Absolute pixel coordinate data:

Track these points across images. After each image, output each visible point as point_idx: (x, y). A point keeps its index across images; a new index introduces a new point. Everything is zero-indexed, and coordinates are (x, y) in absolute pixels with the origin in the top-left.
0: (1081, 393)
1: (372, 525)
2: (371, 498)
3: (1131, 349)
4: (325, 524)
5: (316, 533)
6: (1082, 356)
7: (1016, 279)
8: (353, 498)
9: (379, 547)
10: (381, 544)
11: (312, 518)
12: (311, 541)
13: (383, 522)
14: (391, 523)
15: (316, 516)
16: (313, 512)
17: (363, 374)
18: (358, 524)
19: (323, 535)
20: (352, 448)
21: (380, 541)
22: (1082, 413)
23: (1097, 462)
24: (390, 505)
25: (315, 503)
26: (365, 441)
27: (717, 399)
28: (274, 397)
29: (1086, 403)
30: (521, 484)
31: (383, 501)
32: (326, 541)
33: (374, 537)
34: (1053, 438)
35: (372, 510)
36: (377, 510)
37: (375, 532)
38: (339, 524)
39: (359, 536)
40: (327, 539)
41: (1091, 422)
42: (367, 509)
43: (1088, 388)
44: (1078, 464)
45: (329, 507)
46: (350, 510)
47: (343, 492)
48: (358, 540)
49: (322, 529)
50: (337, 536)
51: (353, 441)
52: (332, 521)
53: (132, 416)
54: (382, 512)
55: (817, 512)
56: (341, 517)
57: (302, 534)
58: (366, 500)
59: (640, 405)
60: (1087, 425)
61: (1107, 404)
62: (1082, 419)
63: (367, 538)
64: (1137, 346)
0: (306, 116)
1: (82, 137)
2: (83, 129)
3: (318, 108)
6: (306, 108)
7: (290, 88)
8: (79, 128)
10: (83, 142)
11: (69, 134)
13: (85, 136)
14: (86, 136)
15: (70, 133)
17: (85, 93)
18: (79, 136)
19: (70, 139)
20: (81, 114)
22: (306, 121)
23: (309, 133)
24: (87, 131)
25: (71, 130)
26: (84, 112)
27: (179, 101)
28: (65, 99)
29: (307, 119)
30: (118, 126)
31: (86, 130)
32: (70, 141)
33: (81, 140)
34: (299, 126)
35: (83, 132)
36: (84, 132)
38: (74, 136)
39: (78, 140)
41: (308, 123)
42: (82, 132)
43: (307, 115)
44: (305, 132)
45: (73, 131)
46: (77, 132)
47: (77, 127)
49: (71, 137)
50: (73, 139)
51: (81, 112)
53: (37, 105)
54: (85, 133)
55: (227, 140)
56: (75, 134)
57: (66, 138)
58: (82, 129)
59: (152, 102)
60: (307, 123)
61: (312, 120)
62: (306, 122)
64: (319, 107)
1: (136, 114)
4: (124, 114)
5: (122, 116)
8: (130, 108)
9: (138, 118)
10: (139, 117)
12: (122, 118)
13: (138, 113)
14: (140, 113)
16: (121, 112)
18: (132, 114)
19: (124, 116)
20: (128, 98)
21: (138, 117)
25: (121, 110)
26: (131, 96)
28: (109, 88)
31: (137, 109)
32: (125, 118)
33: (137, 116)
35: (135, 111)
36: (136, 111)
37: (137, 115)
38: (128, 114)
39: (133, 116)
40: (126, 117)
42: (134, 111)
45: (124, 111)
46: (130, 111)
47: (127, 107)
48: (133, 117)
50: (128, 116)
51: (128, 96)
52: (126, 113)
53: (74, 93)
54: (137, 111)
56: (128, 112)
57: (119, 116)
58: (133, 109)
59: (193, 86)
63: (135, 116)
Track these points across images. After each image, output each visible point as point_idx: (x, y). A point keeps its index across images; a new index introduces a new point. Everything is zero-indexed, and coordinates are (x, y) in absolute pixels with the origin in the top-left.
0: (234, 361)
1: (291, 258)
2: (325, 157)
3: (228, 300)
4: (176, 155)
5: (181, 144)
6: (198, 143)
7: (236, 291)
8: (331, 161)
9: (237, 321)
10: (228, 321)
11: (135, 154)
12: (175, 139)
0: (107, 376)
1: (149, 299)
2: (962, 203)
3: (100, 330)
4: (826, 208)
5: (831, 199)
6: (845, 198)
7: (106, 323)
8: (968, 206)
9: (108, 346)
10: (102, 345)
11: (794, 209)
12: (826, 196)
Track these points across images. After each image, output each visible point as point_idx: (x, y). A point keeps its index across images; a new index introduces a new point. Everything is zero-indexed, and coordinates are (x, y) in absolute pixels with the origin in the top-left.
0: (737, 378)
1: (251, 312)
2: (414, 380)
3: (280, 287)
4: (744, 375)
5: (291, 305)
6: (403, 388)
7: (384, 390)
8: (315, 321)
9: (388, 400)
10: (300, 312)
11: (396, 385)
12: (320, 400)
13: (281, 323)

Assigned task. Copy out, unchanged, the stretch of the data from its start through the line containing "17: (363, 374)", with both ends included.

Output below.
Track these points across images. After each image, output each visible point as point_idx: (x, y). A point keeps its index across images; a new index introduces a new point. Everything is zero-indexed, and coordinates are (x, y) in absolute pixels with the origin in the top-left.
0: (1081, 393)
1: (372, 525)
2: (371, 498)
3: (1131, 349)
4: (325, 524)
5: (316, 533)
6: (1082, 356)
7: (1016, 279)
8: (353, 498)
9: (379, 547)
10: (381, 544)
11: (312, 518)
12: (311, 541)
13: (383, 522)
14: (391, 523)
15: (316, 516)
16: (313, 512)
17: (363, 374)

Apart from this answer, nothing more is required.